Paul covered several topics in his talk, including the standard CRISP-DM data mining process, and a couple of data mining problem areas and their algorithms. One problem area was frequent item-set mining. This is used for applications like market basket analysis which looks for items that are frequently bought together.
In the meeting we spent some time discussing what market basket analysis is for. Of course, 'beer and diapers' came up. The main suggested use was store design. If some one who buys milk is likely to buy cookies, then the best way to design the store is with milk and cookies at opposite ends of the store so that the customer has to walk past all the other shelves with tempting wares while on their simple milk and cookies shopping run. I am sure that there are other more sophisticated uses of market basket analysis. I know of at least one company has made a good business out of it.
To get back to Netflix, there are similarities between an online movie store and a grocery store. Both have a large number of products, both have a large number of customers and any particular customer will only get a small number of the products. For the supermarket we are interested in understanding what products are bought together in a basket, while for Netflix we are interested in the slightly more complex issue of predicting how a customer will rate a movie.

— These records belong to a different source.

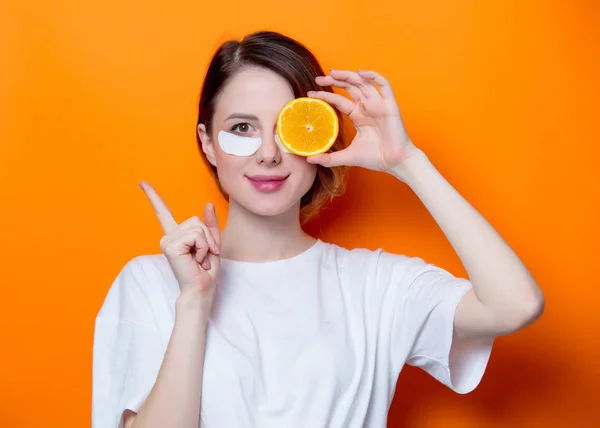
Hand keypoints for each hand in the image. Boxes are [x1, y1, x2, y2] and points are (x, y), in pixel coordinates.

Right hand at [139, 181, 220, 300]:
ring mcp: (167, 241)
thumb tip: (208, 204)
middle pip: (196, 220)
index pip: (163, 212)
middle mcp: (168, 236)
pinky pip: (196, 235)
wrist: (201, 289)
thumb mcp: (212, 244)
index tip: (142, 182)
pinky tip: (196, 259)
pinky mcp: (171, 246)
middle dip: (208, 237)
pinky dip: (203, 247)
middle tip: (204, 255)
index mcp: (175, 236)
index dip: (153, 196)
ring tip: (200, 259)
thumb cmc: (205, 271)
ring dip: (206, 244)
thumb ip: (210, 225)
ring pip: (197, 227)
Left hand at [306, 69, 419, 173]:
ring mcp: (379, 104)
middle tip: (318, 79)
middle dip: (334, 81)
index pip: (339, 100)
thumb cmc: (375, 158)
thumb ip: (329, 159)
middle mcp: (368, 107)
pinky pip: (384, 85)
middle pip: (349, 87)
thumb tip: (309, 159)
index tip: (310, 94)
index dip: (326, 95)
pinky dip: (374, 76)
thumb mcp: (347, 157)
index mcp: (359, 116)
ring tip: (332, 73)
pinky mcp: (390, 105)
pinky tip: (361, 72)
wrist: (395, 163)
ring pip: (363, 82)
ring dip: (348, 75)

Paul showed us the FP-Tree data structure and showed us some of the FP-growth algorithm for using it. The FP-Tree will only represent the fact that Netflix users have rated movies. As it stands, it cannot also represent the users ratings, however it is a good starting point, and there are several implementations available. Also, Netflix could easily use the FP-Growth algorithm to recommend movies ("Other people who watched your movie selections also watched ...").